Eine Fachveranstaltung, ausgerichtet vom Ministerium für Ländlichen Raum und Verbraucherschutz Baden-Württemberg und dem Verband Garten-, Landschafts- und Sportplatzbau Baden-Württemberg e. V., informierte über die Risiken und den Umgang mit diesen Arten.
Der Umgang mit invasiven Tier- und Pflanzenarten ist eine große Herausforderung für unsere Gesellschaft, und der Druck auf unsere Ökosysteme ist hoch. Baden-Württemberg ist insbesondere durch seine geographische Lage und klimatischen Verhältnisse für die Ansiedlung solcher ungebetener Gäste prädestiniert. Durch gezielte und vielfältige Maßnahmen sollen invasive Arten frühzeitig erkannt und die Ansiedlung bestmöglich verhindert werden.
Dies betonte Peter Hauk MdL, Minister für Ländlichen Raum und Verbraucherschutz, in seiner Eingangsrede.

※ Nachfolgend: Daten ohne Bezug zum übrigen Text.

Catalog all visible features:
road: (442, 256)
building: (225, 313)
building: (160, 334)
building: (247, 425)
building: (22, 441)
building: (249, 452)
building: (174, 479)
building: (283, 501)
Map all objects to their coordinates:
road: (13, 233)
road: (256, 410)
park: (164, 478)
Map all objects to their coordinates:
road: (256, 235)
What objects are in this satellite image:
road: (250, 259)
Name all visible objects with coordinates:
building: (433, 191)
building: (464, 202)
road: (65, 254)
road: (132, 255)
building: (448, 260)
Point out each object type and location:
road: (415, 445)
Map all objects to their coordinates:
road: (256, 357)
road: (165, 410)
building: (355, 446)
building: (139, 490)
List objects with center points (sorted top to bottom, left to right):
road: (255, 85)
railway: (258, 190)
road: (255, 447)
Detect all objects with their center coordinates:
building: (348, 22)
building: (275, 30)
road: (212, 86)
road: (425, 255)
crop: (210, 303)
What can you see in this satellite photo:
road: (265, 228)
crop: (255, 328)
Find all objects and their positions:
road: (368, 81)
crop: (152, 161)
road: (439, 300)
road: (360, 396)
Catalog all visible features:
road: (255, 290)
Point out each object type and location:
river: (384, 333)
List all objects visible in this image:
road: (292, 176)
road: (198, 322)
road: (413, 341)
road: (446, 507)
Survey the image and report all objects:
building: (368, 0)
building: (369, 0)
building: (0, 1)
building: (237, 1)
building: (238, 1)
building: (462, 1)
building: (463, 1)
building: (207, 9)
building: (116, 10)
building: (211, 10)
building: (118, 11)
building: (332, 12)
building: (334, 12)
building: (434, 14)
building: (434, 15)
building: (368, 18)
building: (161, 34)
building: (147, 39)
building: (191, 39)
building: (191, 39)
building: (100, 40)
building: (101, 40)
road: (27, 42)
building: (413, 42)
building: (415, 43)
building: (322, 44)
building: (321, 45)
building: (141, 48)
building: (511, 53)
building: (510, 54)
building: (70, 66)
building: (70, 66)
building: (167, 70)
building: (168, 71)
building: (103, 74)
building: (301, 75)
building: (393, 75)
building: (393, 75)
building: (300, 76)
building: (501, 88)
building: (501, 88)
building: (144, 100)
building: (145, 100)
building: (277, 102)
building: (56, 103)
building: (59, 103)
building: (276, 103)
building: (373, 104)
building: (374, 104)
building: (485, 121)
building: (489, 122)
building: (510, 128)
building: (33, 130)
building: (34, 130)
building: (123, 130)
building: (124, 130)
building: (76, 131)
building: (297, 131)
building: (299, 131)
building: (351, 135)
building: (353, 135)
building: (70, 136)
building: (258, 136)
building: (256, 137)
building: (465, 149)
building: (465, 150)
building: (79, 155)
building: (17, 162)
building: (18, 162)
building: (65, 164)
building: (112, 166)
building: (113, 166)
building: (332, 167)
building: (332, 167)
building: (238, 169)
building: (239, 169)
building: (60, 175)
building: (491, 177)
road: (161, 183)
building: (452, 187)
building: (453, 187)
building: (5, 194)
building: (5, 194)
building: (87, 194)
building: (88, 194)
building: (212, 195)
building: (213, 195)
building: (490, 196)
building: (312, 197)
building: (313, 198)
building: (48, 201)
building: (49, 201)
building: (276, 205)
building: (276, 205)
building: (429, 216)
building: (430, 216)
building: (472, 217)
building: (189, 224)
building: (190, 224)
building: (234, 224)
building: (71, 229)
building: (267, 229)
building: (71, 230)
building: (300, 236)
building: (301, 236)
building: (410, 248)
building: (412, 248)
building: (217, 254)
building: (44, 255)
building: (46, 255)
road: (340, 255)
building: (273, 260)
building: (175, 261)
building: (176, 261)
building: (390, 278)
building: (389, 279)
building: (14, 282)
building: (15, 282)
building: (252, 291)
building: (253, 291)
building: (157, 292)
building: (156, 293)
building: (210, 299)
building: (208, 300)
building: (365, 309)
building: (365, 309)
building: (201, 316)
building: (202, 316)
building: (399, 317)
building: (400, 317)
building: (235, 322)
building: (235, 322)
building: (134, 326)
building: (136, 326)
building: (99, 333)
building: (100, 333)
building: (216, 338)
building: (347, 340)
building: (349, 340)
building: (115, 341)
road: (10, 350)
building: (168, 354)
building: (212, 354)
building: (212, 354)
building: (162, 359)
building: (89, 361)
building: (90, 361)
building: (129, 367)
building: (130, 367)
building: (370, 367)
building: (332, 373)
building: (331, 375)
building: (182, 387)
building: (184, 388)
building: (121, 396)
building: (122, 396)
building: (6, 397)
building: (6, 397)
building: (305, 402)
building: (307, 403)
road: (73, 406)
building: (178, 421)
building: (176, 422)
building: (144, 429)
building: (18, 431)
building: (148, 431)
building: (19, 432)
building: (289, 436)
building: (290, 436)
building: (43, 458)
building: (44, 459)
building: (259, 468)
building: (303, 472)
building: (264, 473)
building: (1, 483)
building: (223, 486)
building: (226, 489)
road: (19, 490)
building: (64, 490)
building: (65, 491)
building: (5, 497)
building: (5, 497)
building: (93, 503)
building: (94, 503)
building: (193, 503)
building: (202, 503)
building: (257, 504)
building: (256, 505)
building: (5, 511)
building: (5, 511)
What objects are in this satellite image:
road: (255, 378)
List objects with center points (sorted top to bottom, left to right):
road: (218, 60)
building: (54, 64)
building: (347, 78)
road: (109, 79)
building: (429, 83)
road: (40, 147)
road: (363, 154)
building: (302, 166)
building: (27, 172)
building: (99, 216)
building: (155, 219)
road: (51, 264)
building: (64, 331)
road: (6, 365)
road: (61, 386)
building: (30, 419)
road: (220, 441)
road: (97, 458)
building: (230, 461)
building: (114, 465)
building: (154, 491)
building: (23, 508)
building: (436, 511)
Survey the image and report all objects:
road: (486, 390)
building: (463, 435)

Albrecht Bühler, Vorstand Ausbildung im Verband Garten-, Landschafts- und Sportplatzbau Baden-Württemberg e. V., hob hervor, dass die Eindämmung invasiver Arten eine gemeinsame Herausforderung für die gesamte grüne Branche darstellt. Dies betrifft sowohl Unternehmen des Garten- und Landschaftsbaus, die ihre Mitarbeiter fortbilden müssen, als auch die Grünverantwortlichen in Städten und Gemeinden.
Die Veranstaltung in Bad Herrenalb verdeutlichte, dass die Bekämpfung nur durch gemeinsame Anstrengungen erfolgreich sein kann. Es ist entscheidend, invasive Pflanzen- und Tierarten frühzeitig im öffentlichen Grün, in privaten Gärten und in der freien Landschaft zu erkennen, um geeignete Maßnahmen einzuleiten.
Auswirkungen und Risiken invasiver Arten
Ein Problem ist, dass invasive Arten in unseren Breiten oft keine natürlichen Feinde haben. Dies führt zu einer unkontrollierten Ausbreitung und potenziellen Schäden. Sie konkurrieren mit einheimischen Arten um Lebensraum und Ressourcen und können diese verdrängen.
Als Baumschädlinge können sie erhebliche ökonomische Schäden verursachen. Der Buchsbaumzünsler hat beispielsweise in den letzten Jahren massive Schäden in Gärten und historischen Anlagen angerichtet. Einige invasive Pflanzen, wie der Riesen-Bärenklau (Heracleum), können zudem direkte gesundheitliche Probleme verursachen, beispielsweise Verbrennungen durch ihren Saft.
Regulierung und zukünftige Entwicklungen
Die biologische Vielfalt unserer Gärten ist das Ergebnis jahrhundertelanger gärtnerischer Einflussnahme. Neue Pflanzenarten wurden immer wieder eingeführt und haben sich etabliert. Der weltweite Warenaustausch und die Klimaveränderungen haben den Druck auf die Ökosysteme jedoch erheblich verstärkt.
Es ist entscheidend, die Entwicklung der biologischen Vielfalt fachlich kompetent zu moderieren und mit angemessenen Maßnahmen zu kontrollieren. Die EU-Kommission benannte im Herbst 2016 erstmals 37 zu bekämpfende Tier- und Pflanzenarten, die Lebensräume, Arten oder Ökosysteme beeinträchtigen und der biologischen Vielfalt schaden können.
Fachleute erwarten eine weitere Zunahme invasiver Arten, die versuchen werden, sich in unserer Klimazone zu etablieren. Daraus ergibt sich die Notwendigkeit regelmäßiger Weiterbildung und ständiger Aktualisierung der Listen invasiver Arten.
Durch Veranstaltungen wie diese können Gärtner aus Städten und Gemeinden sowie aus Baumschulen und dem Garten- und Landschaftsbau voneinander profitieren und erkennen, an welchen Stellen sich neue Kooperationen ergeben, um die Herausforderungen zu meistern.
Der Erfahrungsaustausch innerhalb der grünen Branche wurde als sehr fruchtbar bewertet, so Albrecht Bühler (VGL-BW).